Text segment |
·····

Following a one-weekend break after the inaugural Thailand Grand Prix, MotoGP now returns to Asia and Oceania for the three-week back-to-back trip that will include Japan this weekend, then it is straight on towards Phillip Island followed by Malaysia.
First up is the Japanese leg of the trio tour and a visit to Twin Ring Motegi. The 4,801m circuit has been the home of a motorcycle Grand Prix in Japan since 1999, making this year the 20th consecutive running at a circuit that is one of the most demanding and stressful on tyres and brakes across the whole calendar.
With numerous hard braking zones over its layout of six left and eight right-hand bends, the most famous of which is the perfectly-named 90-degree corner. This turn is preceded by a high-speed downhill run into a hard braking right-hander, which puts huge stress on the front and needs a tyre that can give the riders the stability and grip they require as they brake and turn through the corner. The circuit requires huge demands from the tyres due to both its stressful configuration and its abrasive surface, so the range of Michelin Power Slicks will have a lot of work to do through the 24-lap race.
Located approximately three hours’ drive north of Tokyo, between the cities of Mito and Utsunomiya and set in area of dense woodland in the northern Kantō region of the Haga District within the Tochigi Prefecture, the Twin Ring Motegi circuit can also be prone to wet weather. This was perfectly demonstrated in 2017 when every session and the race were affected by rain.
Marc Marquez (Repsol Honda Team) has wrapped up the title on the home turf of manufacturer Honda before, and in 2018 he has chance to do it again in the Motul Grand Prix of Japan.
“We have our first match ball at Honda’s home race, which is very important for our Factory. Of course we’ll try to get the best result in front of Honda’s people and home fans, but Motegi is a stop-and-go track where strong acceleration is a key factor, so we’ll have to work hard and improve a little bit in that area if we want to fight with Ducati. Otherwise, we’ll try to remain focused and calm and handle the situation as well as possible. The important thing is to ultimately achieve our goal at some point.”
If Marquez scores points and finishes ahead of Andrea Dovizioso (Ducati Team), and if he doesn’t concede more than two points to Dovizioso and 24 to Valentino Rossi (Movistar Yamaha MotoGP), Marquez will be crowned Champion and take his seventh crown. The hard-braking behemoth of the Twin Ring Motegi could decide everything.
The mission for Dovizioso is clear, then. He has to be ahead of Marquez and the best case scenario is to win. Dovi has good form at the venue including two poles – 2010 and 2014 – and two podiums, one of which was a win, last season. And who could forget the stunning showdown in the rain as Marquez and Dovizioso dueled it out? The Italian certainly won’t, nor the fact that he won it in style. Despite the Spaniard fighting back last time out, Dovi remains ahead in their last lap showdowns.

·····

Items from a dataset
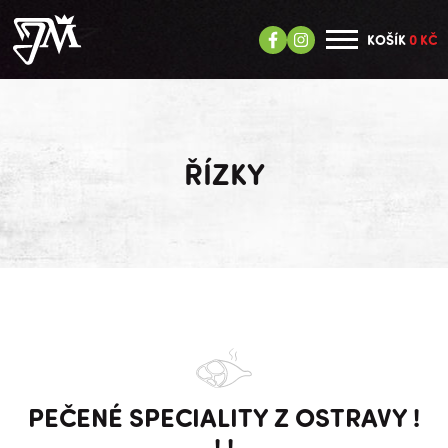
KOŠÍK
0 KČ
ŘÍZKY
PEČENÉ SPECIALITY Z OSTRAVY !
! !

·····

Task set |
**A)** In the MotoGP preview, since what year has Twin Ring Motegi hosted a motorcycle Grand Prix in Japan?
**B)** Set down the part of the MotoGP preview starting at "Following a one-weekend" and ending at "the whole calendar.".
**C)** Name every rider mentioned in the MotoGP preview.

Solutions |
**A)** Since 1999.

**B)**
Following a one-weekend break after the inaugural Thailand Grand Prix, MotoGP now returns to Asia and Oceania for the three-week back-to-back trip that will include Japan this weekend, then it is straight on towards Phillip Island followed by Malaysia.
First up is the Japanese leg of the trio tour and a visit to Twin Ring Motegi. The 4,801m circuit has been the home of a motorcycle Grand Prix in Japan since 1999, making this year the 20th consecutive running at a circuit that is one of the most demanding and stressful on tyres and brakes across the whole calendar.

**C)** Marc Marquez, Andrea Dovizioso, Valentino Rossi